You're Leaking Trade Secrets
Michael Schrenk BUSINESS INTELLIGENCE SPECIALIST
Networks don't need to be hacked for information to be compromised. This is particularly true for organizations that are trying to keep trade secrets. While we hear a lot about personal privacy, little is said in regard to organizational privacy. Organizations, in fact, leak information at a much greater rate than individuals, and usually do so with little fanfare. There are greater consequences for organizations when information is leaked because the secrets often fall into the hands of competitors.
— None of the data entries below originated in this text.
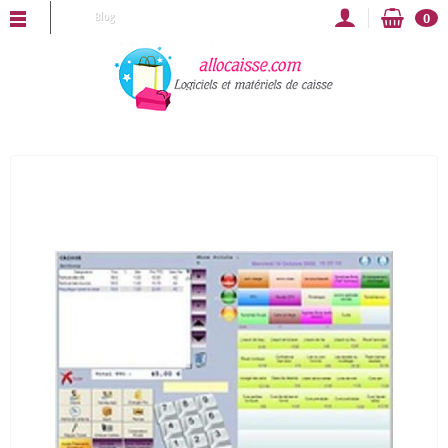
AISSE vous souhaite une bonne année 2025 !
Blog
0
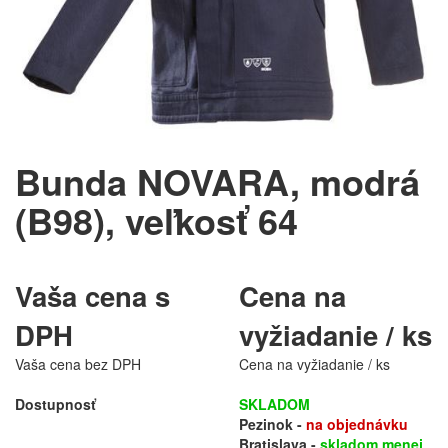
Bunda NOVARA, modrá
(B98), veľkosť 64
Vaša cena s
Cena na
DPH
vyžiadanie / ks
Vaša cena bez DPH
Cena na vyžiadanie / ks
Dostupnosť
SKLADOM
Pezinok -
na objednávku
Bratislava -
skladom menej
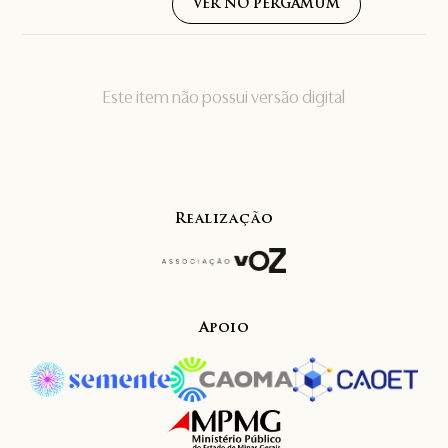
VER NO PERGAMUM
Este item não possui versão digital
Realização
Apoio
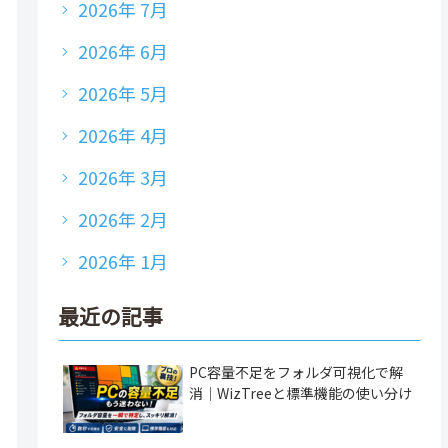
2026年 7月
2026年 6月
2026年 5月
2026年 4月
2026年 3月
2026年 2月
2026年 1月
最近の記事
PC容量不足をフォルダ可視化で解
消｜WizTreeと標準機能の使い分け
This talk uses a variety of real world examples to show how trade secrets are leaked online, and how organizational privacy is compromised by seemingly innocent use of The Internet.
Empowering Hackers to Create a Positive Impact
In March 2014 I spoke at the annual TED conference about why hackers are a vital part of the information age. I claimed that the world actually needs hackers, and that they play an important social, political and technology role. At first I thought I will encounter objection, but I found out I was preaching to the choir. Surprisingly, many of the smart, powerful, rich people at TED thought hackers were just great. Then I realized: I was preaching to the WRONG choir. It's the hackers who are the change agents, and the only ones who can make a difference when it comes to the future of the net. That's why this talk will speak to the heart of the hacking community about the practical things hackers can do to create a positive impact on the world. Essentially, it's about being a good hacker while staying out of jail and making the world a better place - with things like community outreach projects, crypto parties, voluntary red teams, responsible disclosure and stopping the spread of FUD.